• **WRITTEN REQUEST**:
Swap "developed" for "processed" in the rows below and write them out again with nothing else changed. Leave the pictures out.

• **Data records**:
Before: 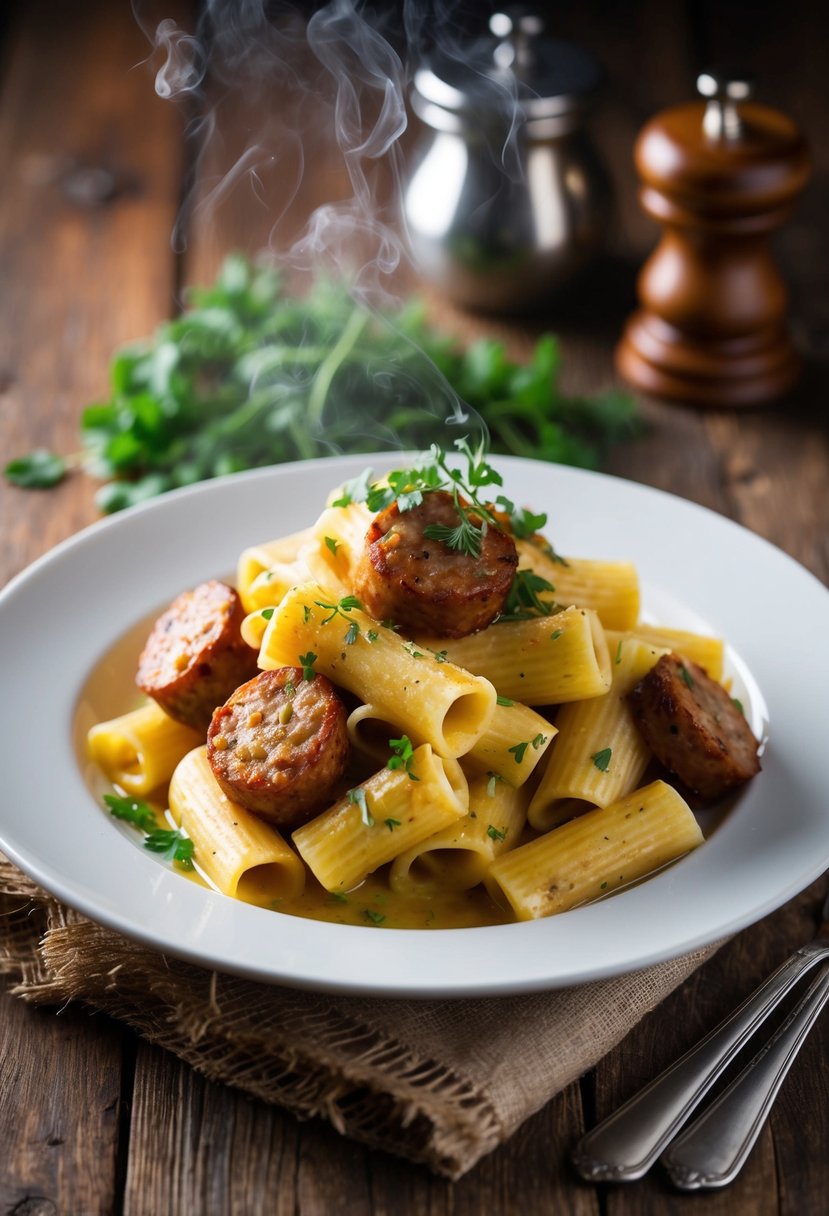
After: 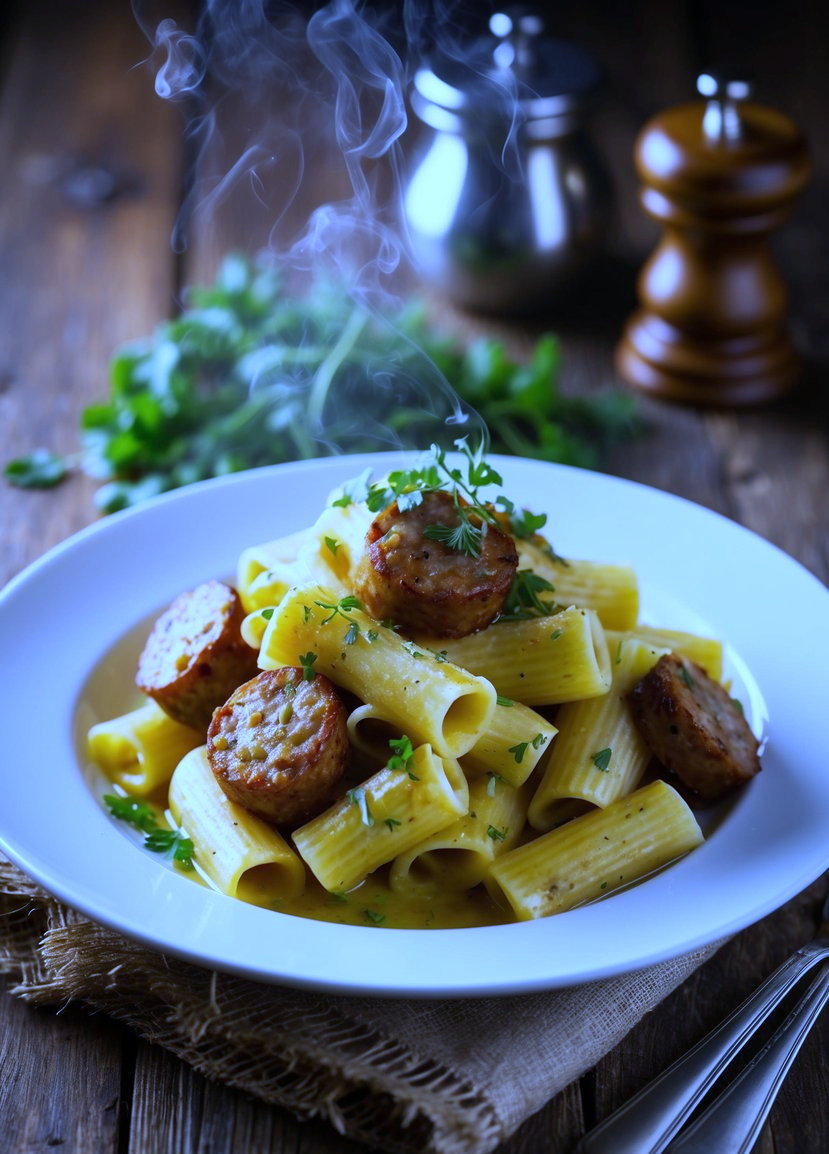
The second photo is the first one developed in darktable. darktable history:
white balance: red 0.766, blue 1.537
crop and rotate: top 0%, bottom 5.097%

• **RESULT OF THE TASK**:
Before: 
After: 
The second photo is the first one processed in darktable. darktable history:
white balance: red 0.766, blue 1.537
crop and rotate: top 0%, bottom 5.097%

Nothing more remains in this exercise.